I slipped off my mittens to pour a cup of hot chocolate. My hands nearly froze.
Small town life is generally cozy. We see each other’s kids grow up. By and large, we look out for each other. But every now and then, the underside, the other, deeper side of small town life appears. That same day, two different people appeared in my life from a long-ago part of my life. One was a woman. She and I exchanged stories. The other was a man who stole from me and my daughters.
My daughter with her red cheeks and I were on our way home. A friend leaned close to me and asked who was the stranger. I whispered to her, and then we left.
Long ago, I crossed out of any Pollyanna view of New England village life and into the realm of Sherwood Anderson and Ray Carver. I’m nearly finished Ensouling Language — a book that unexpectedly arrived in my post office box. I’d never heard of the author, Stephen Harrod Buhner, although the book from its opening lines writes in my familiar world, particularly of Lorca’s duende, of traveling in the wilderness, of baptism with dark waters.
As a woman writer, particularly, I often find myself pushing back against this cultural insistence to “make nice” and pretty things up.
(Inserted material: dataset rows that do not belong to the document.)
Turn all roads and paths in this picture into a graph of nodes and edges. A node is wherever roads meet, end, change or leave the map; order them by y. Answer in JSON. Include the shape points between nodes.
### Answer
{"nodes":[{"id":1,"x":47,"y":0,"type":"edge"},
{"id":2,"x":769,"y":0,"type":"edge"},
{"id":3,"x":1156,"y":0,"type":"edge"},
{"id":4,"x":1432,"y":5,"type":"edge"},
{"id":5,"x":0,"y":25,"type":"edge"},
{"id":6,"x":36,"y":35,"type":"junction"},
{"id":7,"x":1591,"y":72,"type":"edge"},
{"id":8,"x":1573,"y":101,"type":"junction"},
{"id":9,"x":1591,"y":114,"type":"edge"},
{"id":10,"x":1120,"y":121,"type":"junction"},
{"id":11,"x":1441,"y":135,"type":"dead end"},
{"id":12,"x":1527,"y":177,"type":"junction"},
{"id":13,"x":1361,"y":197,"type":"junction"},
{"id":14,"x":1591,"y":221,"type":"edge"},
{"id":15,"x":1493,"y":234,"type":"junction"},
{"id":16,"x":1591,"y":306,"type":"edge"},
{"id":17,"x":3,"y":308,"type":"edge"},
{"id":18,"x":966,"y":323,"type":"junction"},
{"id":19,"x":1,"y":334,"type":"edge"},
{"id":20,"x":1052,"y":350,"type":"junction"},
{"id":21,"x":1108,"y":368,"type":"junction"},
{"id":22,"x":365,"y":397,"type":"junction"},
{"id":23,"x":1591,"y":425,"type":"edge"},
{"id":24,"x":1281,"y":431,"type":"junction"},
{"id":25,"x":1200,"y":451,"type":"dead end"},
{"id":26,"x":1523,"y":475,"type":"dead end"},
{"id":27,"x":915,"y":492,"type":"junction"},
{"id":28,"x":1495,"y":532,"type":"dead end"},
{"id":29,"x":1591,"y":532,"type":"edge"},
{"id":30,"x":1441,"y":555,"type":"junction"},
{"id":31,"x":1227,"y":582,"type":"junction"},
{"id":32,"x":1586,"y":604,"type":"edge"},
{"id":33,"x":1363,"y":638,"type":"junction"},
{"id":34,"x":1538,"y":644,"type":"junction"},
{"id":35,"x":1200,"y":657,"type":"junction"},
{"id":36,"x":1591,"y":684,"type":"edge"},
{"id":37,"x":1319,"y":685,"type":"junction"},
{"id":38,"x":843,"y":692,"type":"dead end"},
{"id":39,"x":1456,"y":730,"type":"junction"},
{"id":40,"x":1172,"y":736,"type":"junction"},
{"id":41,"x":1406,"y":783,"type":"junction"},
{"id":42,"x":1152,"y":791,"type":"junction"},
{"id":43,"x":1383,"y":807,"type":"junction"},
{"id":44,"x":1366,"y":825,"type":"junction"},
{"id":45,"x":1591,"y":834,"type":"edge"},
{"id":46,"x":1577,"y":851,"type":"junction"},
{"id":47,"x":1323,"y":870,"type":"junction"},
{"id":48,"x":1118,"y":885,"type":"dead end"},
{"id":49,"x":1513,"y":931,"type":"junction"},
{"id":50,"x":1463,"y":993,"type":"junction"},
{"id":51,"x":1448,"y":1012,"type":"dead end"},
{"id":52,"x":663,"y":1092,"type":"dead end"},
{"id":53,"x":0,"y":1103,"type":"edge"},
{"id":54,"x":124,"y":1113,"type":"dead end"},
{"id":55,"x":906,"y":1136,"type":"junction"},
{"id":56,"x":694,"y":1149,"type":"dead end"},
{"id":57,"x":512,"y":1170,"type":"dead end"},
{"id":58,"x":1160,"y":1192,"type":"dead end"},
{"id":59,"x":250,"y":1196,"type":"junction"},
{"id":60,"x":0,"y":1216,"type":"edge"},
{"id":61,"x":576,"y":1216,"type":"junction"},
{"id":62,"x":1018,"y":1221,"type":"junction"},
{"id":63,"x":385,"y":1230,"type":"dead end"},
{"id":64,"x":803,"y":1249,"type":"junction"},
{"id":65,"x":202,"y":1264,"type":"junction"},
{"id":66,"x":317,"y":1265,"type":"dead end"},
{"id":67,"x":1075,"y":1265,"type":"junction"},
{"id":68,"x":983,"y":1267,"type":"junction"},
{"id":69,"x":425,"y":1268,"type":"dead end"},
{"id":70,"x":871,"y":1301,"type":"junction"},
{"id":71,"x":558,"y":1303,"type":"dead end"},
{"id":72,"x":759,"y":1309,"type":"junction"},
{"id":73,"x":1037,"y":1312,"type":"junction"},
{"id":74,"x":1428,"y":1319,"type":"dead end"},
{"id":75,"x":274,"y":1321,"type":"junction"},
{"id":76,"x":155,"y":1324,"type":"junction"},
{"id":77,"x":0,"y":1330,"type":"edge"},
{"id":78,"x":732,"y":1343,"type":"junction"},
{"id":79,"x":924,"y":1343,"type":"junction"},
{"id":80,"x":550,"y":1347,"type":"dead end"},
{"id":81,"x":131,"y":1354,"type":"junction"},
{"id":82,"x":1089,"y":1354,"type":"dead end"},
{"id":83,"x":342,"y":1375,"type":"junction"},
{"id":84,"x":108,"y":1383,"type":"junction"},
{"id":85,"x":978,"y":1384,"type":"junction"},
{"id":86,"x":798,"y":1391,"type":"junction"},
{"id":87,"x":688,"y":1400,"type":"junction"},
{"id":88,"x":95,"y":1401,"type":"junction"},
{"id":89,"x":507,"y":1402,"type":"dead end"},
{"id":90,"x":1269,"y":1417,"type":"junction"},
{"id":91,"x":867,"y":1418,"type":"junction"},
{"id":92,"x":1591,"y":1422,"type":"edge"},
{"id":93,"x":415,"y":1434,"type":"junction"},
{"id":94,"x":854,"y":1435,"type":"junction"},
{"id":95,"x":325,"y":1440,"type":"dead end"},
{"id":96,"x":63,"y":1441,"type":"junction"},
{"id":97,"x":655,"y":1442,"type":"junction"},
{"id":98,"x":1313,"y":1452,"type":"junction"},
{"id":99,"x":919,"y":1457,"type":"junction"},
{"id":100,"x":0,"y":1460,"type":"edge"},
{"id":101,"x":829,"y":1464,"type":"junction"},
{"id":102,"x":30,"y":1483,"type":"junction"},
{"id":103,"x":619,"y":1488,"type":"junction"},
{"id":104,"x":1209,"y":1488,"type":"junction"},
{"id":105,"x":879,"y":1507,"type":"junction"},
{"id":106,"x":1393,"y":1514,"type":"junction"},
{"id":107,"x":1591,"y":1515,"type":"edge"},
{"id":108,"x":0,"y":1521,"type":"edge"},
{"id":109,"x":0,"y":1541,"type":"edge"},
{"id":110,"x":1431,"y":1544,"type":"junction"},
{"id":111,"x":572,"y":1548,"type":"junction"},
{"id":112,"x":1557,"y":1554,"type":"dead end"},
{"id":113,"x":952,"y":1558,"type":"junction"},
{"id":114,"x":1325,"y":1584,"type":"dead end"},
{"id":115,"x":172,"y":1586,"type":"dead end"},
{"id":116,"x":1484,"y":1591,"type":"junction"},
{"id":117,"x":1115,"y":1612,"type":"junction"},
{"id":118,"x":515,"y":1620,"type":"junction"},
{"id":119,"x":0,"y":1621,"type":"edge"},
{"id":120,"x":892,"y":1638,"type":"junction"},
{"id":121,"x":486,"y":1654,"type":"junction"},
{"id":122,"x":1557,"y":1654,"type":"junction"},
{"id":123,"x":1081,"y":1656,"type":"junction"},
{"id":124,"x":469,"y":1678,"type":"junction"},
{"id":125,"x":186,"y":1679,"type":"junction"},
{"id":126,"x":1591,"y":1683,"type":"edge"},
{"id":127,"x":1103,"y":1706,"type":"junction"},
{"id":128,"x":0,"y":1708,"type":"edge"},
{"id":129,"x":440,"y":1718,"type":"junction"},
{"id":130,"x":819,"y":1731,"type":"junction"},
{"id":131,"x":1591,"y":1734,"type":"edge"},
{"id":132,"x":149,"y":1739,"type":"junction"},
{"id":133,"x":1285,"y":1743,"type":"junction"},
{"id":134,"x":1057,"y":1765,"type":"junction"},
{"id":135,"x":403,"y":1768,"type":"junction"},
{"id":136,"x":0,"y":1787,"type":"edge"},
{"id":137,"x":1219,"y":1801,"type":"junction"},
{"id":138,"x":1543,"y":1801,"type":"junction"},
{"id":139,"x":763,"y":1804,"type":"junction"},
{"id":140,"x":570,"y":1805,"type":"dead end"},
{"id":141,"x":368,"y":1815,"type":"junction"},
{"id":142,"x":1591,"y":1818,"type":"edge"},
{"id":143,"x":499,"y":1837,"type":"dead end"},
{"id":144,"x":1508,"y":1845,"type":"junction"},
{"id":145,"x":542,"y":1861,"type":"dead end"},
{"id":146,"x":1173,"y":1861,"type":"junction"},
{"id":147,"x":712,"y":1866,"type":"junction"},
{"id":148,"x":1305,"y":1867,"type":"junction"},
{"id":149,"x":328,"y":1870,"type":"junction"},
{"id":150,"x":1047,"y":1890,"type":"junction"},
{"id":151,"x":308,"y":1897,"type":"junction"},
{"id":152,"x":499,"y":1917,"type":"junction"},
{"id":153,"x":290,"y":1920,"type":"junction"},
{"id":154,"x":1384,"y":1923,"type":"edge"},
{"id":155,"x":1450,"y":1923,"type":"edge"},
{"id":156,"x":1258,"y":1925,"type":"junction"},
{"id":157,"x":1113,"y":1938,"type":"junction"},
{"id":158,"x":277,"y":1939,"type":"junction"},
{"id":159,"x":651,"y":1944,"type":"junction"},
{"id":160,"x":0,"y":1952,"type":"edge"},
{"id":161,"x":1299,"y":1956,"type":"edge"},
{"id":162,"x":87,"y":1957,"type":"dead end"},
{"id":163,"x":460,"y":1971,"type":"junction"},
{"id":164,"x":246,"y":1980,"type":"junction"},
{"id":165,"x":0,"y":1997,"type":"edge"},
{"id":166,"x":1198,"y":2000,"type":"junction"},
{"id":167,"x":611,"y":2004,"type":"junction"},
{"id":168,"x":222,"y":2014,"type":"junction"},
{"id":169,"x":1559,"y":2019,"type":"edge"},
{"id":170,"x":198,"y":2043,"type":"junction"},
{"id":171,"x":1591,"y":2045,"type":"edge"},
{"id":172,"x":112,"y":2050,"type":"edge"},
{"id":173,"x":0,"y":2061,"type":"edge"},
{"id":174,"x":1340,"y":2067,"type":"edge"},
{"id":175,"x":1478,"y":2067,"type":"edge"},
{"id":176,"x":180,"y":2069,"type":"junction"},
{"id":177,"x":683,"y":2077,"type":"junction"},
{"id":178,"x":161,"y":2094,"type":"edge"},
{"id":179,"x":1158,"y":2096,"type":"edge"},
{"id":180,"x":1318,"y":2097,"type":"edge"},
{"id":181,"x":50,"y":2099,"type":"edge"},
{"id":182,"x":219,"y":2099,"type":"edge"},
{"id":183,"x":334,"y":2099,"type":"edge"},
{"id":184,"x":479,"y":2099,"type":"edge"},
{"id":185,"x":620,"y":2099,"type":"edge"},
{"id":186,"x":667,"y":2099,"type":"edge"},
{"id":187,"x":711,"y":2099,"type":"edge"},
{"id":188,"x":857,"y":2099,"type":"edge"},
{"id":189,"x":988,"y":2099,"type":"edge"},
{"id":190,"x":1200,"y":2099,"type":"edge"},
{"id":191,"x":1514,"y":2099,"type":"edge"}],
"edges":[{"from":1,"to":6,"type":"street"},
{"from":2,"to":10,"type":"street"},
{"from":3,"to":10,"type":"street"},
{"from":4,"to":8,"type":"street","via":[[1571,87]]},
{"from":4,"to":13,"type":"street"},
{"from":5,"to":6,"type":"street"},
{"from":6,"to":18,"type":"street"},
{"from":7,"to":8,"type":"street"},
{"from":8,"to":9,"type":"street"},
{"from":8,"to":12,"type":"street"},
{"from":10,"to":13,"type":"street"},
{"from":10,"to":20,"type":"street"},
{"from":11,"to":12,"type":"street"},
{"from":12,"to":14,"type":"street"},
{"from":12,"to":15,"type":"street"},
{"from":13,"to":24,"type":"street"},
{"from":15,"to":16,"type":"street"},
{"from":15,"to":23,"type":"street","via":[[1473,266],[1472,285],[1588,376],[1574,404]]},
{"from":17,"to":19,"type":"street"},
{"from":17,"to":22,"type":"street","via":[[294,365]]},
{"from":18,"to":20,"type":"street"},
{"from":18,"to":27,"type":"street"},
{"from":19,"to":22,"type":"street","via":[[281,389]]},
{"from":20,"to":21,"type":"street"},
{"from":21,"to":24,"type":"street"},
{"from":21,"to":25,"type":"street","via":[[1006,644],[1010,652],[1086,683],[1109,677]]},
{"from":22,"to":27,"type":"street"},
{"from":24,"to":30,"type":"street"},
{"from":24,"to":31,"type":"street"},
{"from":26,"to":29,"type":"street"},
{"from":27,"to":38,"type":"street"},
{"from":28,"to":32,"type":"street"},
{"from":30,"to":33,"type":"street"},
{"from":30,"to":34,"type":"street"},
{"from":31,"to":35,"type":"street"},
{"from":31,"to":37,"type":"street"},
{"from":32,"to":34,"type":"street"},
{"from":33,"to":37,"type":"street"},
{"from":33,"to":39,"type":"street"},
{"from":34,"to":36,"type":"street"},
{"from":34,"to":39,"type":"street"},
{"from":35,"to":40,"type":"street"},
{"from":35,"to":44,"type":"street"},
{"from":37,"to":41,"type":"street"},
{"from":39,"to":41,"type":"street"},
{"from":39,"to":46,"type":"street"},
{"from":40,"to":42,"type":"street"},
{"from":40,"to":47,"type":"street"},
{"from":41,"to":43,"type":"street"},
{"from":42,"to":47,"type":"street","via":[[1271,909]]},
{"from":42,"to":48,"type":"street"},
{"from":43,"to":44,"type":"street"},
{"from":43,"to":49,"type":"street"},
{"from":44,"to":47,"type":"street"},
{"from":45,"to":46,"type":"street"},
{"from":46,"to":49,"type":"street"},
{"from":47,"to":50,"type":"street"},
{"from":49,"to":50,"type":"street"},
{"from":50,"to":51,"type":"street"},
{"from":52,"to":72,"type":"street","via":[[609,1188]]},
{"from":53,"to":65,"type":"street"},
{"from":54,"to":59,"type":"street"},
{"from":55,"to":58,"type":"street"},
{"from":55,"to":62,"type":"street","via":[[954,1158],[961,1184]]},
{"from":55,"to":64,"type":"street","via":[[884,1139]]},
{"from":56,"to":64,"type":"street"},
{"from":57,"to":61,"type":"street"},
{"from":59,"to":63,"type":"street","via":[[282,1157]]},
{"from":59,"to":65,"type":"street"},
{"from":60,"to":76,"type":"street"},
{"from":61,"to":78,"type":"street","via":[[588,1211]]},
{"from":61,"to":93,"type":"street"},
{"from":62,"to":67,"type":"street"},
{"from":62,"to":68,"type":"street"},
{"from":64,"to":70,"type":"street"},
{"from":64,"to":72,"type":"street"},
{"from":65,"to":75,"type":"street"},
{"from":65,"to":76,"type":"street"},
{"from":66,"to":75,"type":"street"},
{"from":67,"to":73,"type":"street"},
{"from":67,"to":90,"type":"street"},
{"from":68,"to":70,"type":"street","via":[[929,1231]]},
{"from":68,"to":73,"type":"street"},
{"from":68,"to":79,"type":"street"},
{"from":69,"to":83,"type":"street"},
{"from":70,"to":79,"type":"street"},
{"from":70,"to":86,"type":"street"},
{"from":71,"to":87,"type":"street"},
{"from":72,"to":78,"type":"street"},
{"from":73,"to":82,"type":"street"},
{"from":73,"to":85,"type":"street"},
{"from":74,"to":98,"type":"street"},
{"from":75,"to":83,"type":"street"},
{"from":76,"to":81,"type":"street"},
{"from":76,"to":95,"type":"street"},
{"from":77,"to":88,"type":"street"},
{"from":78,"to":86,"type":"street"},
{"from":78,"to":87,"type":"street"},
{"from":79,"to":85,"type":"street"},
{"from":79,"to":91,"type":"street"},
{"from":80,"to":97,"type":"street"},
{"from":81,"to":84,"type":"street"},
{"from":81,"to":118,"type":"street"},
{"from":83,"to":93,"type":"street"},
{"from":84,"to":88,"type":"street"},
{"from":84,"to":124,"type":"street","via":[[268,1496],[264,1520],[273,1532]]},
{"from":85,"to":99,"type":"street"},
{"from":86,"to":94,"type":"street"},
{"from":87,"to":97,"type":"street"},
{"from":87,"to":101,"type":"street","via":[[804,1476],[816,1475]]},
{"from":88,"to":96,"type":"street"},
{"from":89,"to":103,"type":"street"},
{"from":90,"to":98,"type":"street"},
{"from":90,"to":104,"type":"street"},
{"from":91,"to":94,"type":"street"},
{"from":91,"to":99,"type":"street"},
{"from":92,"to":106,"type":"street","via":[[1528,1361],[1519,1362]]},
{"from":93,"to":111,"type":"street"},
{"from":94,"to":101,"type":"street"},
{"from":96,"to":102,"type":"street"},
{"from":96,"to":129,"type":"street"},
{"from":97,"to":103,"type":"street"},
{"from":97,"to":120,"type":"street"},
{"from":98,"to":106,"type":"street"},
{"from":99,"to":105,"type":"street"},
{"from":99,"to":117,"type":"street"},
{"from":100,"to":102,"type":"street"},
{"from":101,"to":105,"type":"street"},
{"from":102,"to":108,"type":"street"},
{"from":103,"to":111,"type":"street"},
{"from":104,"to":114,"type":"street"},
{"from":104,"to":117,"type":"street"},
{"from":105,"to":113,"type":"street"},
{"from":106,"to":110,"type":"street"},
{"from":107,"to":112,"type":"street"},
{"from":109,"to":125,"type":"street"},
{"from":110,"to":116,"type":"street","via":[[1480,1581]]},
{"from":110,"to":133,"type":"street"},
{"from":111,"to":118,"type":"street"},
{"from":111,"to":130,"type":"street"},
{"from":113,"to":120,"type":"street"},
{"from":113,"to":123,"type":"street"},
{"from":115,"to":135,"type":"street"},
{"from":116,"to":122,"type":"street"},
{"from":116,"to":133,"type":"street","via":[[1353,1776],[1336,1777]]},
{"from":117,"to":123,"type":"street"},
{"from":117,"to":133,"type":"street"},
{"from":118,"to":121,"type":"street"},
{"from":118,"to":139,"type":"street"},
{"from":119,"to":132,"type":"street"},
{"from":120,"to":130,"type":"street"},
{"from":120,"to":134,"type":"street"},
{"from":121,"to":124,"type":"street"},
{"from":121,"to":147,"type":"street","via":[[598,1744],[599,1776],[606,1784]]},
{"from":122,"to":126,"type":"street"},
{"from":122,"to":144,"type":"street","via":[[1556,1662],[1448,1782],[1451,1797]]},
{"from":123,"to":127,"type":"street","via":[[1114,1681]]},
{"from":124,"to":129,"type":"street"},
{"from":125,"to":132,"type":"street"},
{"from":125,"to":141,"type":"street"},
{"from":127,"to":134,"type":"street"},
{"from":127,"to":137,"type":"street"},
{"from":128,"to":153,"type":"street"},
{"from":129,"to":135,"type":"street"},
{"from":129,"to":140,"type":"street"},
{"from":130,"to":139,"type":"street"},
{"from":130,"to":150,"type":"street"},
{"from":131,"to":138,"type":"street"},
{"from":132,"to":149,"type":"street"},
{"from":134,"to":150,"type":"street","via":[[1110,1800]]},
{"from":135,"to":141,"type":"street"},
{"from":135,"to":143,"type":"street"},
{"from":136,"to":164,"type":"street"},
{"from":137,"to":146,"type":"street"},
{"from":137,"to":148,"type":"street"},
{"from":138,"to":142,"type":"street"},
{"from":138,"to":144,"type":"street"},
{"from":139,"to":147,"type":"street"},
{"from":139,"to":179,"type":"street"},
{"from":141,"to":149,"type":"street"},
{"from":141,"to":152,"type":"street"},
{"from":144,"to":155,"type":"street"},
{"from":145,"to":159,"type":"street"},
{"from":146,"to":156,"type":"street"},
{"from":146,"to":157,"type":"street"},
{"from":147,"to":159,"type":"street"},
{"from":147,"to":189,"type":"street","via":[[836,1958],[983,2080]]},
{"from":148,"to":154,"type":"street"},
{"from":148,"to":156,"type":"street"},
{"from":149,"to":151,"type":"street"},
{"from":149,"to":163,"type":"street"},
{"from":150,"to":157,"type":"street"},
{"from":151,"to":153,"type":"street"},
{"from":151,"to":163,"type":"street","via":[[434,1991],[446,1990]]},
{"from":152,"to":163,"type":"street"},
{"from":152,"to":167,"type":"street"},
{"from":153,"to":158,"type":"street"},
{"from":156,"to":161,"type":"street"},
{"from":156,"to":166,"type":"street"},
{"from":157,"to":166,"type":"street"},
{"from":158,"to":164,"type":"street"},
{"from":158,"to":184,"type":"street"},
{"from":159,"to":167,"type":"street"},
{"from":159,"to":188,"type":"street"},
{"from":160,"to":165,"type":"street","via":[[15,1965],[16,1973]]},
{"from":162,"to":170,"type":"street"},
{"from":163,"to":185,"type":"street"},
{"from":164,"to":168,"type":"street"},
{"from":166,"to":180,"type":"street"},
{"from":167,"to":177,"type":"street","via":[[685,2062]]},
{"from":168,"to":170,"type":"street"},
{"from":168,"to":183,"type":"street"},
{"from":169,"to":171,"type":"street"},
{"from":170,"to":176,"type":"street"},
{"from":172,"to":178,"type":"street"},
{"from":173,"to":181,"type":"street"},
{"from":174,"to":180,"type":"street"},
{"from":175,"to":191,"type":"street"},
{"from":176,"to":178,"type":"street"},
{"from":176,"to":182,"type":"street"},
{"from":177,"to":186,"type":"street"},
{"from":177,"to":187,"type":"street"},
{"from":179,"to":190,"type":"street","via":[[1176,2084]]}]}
We live in an enchanting world, but the world’s waters are often dark, too, populated by saints and by thieves.
My daughter and I took our skates home, hung them up, and ate dinner.
A thousand thanks and more for this book.
Love is nice… but writing is too hard for love alone. Love is crucial for many reasons but it is not enough to get through [writing] the book. And whether you call it hate, or rage, or anger, or irritation, it is all some form of the same thing. You must have this hate, this rage to be a writer for this is one of the hardest professions on the planet and without rage you will never survive it. You will always run out of steam about page 60.
8 thoughts on “Stories From the Past and Present”
Reappearances can be unsettling. I love the quote.
The book is fantastic. And reappearances? Totally unsettling….
Damn. I think that explains a lot about my limitations as a writer.
Reading this and seeing the comments I appreciate this writing community, even if I am not a writer. The realism is always in the struggle. GT
Interestingly, I almost didn’t use this quote, in part because we live in such a rage-soaked culture. But Buhner is about so much more than rage, too. And it seems to me that writing — or just about anything else, for that matter — is about curiosity, too, even if it sometimes takes us into dark and scary places. The book is all about duende, and reading it reinforced for me that duende holds those dark waters.
Happy eve of the New Hampshire primary.
Buhner wants (I think) constructive rage- a rage/passion that spurs one to action in a building way, not the nuke/flame thrower/ blind destructive rage, a rage that has no solutions (wildflowers after Mt. St. Helens) but only heat. As a UNC Tar Heel, I hate Dook (Duke) basketball, but to his credit along the same lines Coach K once said about his infallible player Christian Laettner’s passion to win: ” I told Christian that passion is like a fire. Focused and contained, it can heat your home and cook food. But…unfocused and uncontained, it will burn your house down!” (Paraphrasing,). So I feel it is the same with rage. Good passion seems so blunted in society nowadays…except of course in good blogs like Brett and Ben’s. GT
Your description of rage is well-said. Perhaps our contemporary dilemma: how to heat our house without burning it down.